The coefficient of friction, denoted as \( \mu \), is a dimensionless number that represents the amount of friction between two surfaces. It plays a crucial role in determining how easily one object can slide over another. In our problem, it's vital for calculating how much frictional force is needed to prevent a car from sliding while taking a curve on a highway.

• It is calculated by the ratio of the frictional force to the normal force: \( \mu = \frac{F_f}{N} \).
• There are two main types of friction coefficients to be aware of: static friction (before sliding begins) and kinetic friction (once sliding has started).

For the car to round the curve without slipping, a minimum coefficient of friction is required. This minimum value ensures that the friction can provide the necessary centripetal force. In the exercise, we calculated that at a speed of 25.0 m/s and a curve radius of 220.0 m, the coefficient of friction must be around 0.291. If the road becomes icy, this coefficient drops significantly, making it harder to maintain grip without sliding.

Frictional force is the resistance force that acts opposite to the direction of motion of a body. It is a result of the interaction between two surfaces in contact.
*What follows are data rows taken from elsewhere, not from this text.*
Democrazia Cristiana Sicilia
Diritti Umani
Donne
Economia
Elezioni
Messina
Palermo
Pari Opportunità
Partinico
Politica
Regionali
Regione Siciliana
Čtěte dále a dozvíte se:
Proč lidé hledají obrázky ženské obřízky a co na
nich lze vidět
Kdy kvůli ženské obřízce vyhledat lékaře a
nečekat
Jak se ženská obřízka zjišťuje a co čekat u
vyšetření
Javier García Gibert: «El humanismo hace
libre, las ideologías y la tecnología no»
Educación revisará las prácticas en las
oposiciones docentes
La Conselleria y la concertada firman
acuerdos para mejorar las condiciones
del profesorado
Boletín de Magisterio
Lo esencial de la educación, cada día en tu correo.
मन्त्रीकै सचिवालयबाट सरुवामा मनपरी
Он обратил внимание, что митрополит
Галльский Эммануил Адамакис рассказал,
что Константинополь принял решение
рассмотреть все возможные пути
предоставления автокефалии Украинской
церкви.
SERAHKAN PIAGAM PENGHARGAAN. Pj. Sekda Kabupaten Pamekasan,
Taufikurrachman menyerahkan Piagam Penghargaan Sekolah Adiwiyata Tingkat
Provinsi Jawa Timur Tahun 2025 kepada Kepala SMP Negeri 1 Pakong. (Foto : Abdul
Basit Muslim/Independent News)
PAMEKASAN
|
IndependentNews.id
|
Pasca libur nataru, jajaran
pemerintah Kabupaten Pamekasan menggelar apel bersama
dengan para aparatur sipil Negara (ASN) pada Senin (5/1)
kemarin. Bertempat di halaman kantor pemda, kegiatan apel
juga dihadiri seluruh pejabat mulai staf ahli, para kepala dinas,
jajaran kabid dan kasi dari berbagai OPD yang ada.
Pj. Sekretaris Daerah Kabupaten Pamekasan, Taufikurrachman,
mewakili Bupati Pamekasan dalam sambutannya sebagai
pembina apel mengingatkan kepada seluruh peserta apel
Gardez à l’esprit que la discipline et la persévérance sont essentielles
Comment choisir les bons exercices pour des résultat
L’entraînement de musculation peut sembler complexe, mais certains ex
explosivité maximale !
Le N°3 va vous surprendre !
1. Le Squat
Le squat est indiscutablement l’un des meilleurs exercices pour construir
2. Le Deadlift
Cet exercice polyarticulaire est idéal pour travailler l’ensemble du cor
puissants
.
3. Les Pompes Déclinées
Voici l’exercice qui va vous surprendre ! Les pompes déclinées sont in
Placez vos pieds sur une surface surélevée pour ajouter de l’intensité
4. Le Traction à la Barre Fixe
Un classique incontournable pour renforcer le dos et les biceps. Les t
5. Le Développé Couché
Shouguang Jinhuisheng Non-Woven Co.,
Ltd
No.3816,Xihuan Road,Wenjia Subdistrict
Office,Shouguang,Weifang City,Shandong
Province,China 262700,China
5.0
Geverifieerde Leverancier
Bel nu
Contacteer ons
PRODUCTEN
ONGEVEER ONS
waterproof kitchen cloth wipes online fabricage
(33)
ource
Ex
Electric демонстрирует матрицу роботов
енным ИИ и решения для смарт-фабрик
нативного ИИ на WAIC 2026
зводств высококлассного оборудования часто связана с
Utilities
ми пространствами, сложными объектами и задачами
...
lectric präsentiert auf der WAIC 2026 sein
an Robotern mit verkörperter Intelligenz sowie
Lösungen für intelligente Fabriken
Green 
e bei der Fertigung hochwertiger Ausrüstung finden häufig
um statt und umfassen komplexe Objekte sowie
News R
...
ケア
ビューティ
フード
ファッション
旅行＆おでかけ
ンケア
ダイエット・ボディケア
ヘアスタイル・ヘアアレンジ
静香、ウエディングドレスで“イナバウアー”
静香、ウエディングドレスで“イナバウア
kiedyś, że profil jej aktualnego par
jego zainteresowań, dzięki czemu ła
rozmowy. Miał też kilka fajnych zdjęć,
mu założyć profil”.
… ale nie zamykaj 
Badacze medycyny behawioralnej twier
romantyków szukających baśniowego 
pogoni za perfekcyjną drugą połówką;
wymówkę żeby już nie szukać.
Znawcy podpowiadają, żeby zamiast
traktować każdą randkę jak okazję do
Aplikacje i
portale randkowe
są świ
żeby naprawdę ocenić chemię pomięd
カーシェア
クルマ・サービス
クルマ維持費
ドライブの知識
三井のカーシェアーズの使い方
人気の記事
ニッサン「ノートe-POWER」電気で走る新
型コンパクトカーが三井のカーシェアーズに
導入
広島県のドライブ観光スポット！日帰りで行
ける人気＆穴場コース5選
In our scenario, this is the force that must provide the necessary centripetal force to keep the car moving in a circle.

• The frictional force is given by the formula: \( F_f = \mu N \), where \( N \) is the normal force, and \( \mu \) is the coefficient of friction.
• For a car on a curve, this force must equal the centripetal force needed to keep the car on its circular path.
• The frictional force must be strong enough to counteract the car's tendency to slide outward due to inertia.
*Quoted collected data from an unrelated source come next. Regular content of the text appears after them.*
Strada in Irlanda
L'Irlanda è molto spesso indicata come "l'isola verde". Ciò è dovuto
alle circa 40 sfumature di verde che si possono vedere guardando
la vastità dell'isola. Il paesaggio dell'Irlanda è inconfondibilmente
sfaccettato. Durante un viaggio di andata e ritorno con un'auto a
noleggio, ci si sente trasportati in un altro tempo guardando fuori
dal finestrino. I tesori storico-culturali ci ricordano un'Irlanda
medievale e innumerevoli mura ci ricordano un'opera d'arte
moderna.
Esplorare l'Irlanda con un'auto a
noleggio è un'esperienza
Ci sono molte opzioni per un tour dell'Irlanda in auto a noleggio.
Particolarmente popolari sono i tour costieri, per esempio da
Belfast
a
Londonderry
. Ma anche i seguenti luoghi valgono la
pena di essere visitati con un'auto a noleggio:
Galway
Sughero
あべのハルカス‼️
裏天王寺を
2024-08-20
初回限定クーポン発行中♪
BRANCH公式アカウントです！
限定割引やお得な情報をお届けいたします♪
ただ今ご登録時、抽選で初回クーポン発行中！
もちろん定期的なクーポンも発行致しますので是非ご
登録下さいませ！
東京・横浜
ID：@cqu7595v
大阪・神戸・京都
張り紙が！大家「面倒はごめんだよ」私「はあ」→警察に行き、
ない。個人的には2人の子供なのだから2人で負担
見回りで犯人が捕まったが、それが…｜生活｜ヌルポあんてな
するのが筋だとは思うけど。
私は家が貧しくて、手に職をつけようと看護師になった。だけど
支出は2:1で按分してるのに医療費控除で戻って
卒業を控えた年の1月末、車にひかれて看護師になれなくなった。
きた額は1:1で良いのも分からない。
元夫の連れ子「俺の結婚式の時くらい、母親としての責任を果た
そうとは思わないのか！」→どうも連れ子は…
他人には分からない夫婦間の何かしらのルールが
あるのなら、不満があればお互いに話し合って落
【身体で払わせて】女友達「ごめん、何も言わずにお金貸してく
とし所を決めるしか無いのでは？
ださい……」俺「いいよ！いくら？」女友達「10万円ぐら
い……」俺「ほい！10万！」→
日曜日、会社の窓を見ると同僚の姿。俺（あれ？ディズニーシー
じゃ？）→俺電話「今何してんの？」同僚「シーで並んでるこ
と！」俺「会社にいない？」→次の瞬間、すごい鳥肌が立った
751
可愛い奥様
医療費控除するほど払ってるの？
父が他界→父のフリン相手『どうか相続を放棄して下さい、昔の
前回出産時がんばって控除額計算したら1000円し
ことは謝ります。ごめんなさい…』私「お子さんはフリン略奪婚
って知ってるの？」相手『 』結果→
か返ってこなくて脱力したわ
Changes in friction, such as those due to icy conditions, decrease the frictional force, presenting a risk of sliding unless adjustments are made to the speed or curve radius. In part (b) of our problem, the iced road conditions reduce the friction force by one-third, impacting the maximum speed the car can safely maintain.

The normal force is a support force exerted upon an object that is in contact with another stable object. In the context of a car on a flat road, the normal force is equal to the gravitational force acting on the car, keeping it from falling through the road surface.

• The normal force \( N \) is often equal to the gravitational force on a flat surface: \( N = mg \).
• It acts perpendicular to the surface contact, hence its name "normal" (meaning perpendicular).
• In the calculation of frictional force, the normal force is vital, as it directly influences the maximum friction that can be produced: \( F_f = \mu N \).

In our case with the highway curve, understanding the normal force helps us determine how much friction can potentially be generated to keep the car on its path. The magnitude of the normal force is unchanged by elaborate conditions like icy roads, though the effect of friction changes dramatically with variations in the coefficient of friction.